It seems that more electric-bike riders are finding their way onto area trails, sometimes out-of-towners pedaling rental rigs, sometimes experienced riders who obtained a permit from Park City or some who have decided to flout the e-bike ban on singletrack trails.
Those 65 years or older or who have certain mobility disabilities are eligible for the permit from the city. Absent those conditions, e-bikes are banned on singletrack trails inside Park City limits.
That doesn’t extend to trails managed by the Snyderville Basin Recreation District — which bans e-bikes outright — a distinction likely lost on most users of the area’s interconnected trail system.

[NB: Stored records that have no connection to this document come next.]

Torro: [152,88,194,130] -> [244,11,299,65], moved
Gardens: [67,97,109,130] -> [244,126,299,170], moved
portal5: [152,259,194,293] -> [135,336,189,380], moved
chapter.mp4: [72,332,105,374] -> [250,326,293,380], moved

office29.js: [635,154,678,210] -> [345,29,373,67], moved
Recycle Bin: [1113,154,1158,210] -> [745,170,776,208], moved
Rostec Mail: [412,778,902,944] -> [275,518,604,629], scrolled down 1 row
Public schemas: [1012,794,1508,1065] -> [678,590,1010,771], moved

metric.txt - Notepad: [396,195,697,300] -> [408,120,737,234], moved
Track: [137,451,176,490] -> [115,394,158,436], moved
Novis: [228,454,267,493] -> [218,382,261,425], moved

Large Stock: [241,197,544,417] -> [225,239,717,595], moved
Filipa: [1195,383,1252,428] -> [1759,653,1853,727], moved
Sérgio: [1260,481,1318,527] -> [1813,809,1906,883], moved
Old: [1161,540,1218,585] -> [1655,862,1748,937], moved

Dana Jones, Basin Rec’s director, said the district has been working to come up with solutions for the apparent growing number of e-bikers using the area’s trails and the conflicts that can ensue.
“We’re seeing a lot of rentals on the trails … (and) starting to hear more about it,” Jones said.
Jones said one idea is to create trails designated for e-bikes, but said that would come with challenges brought on by the nature of the bikes, which enable riders to achieve higher speeds for longer than those riding a bicycle without a motor.
“We want them on areas with longer sightlines,” she said of e-bikes. “We don’t want them on areas where they can come screaming around corners and run into people.”
And since riding an e-bike doesn’t require as much energy, e-bike trails would likely have to be longer, requiring more land.
Developing a new trail system is costly and requires planning to ensure the proper level of integration, among other concerns.
“It’s something that’s not in the six-month plan,” Jones said.
Jones said the district was collaborating with the Mountain Trails Foundation, which manages much of Park City’s trail system, including the popular and accessible Round Valley trail network.
The conflict between e-bikers and non-assisted mountain bike riders — as well as hikers — can come from the higher speeds e-bikes achieve as well as the lower amount of effort required to climb hills and cover distance. That can lead to novice riders entering terrain that challenges their ability level, especially on descents.
E-bikes tend to be heavier than non-assisted rides, which can make them more challenging to control.
Jones said she’s heard of conflicts where a hiker or regular mountain biker abandons a singletrack trail to let an e-biker pass, sometimes in steep terrain that can be dangerous. For bikers climbing uphill, getting passed also breaks momentum, though riders can be passed by anyone who’s faster, regardless of whether they’re using a motor.
Jones indicated a novice rider might rent an e-bike and hit the trail without knowing the customs and rights-of-way that help users get along.
“It reminds me of my time working on reservoirs and lakes renting jet skis,” Jones said. “Folks renting them might not be as familiar with trail etiquette and how to ride them.”
Jade Johnson, an associate at Park City Bike and Demo, a bike shop on Kearns Boulevard, said the shop workers tell riders where they can and can’t go on e-bikes. She said staffers advise electric mountain bike renters to head to trails in Midway or the Salt Lake Valley where there are more e-bike-friendly options. She said the shop’s e-bike rental fleet is in high demand.
“We certainly see a bunch of people very interested in the e-bikes. There’s been a big influx this summer,” Johnson said. “They’ve gotten a lot more popular this year.”
She indicated the bikes seem to appeal to riders who don’t appear to be avid cyclists.
“Maybe a lot more people heard about them and want to get into the sport because it’s a way they can ride a bike without having to be super in shape and use a lot of muscle mass,” Johnson said. “… We see more older people are renting them, people in town visiting who just kind of want to cruise around town and easily get from one side of town to the other and you can do that so fast.”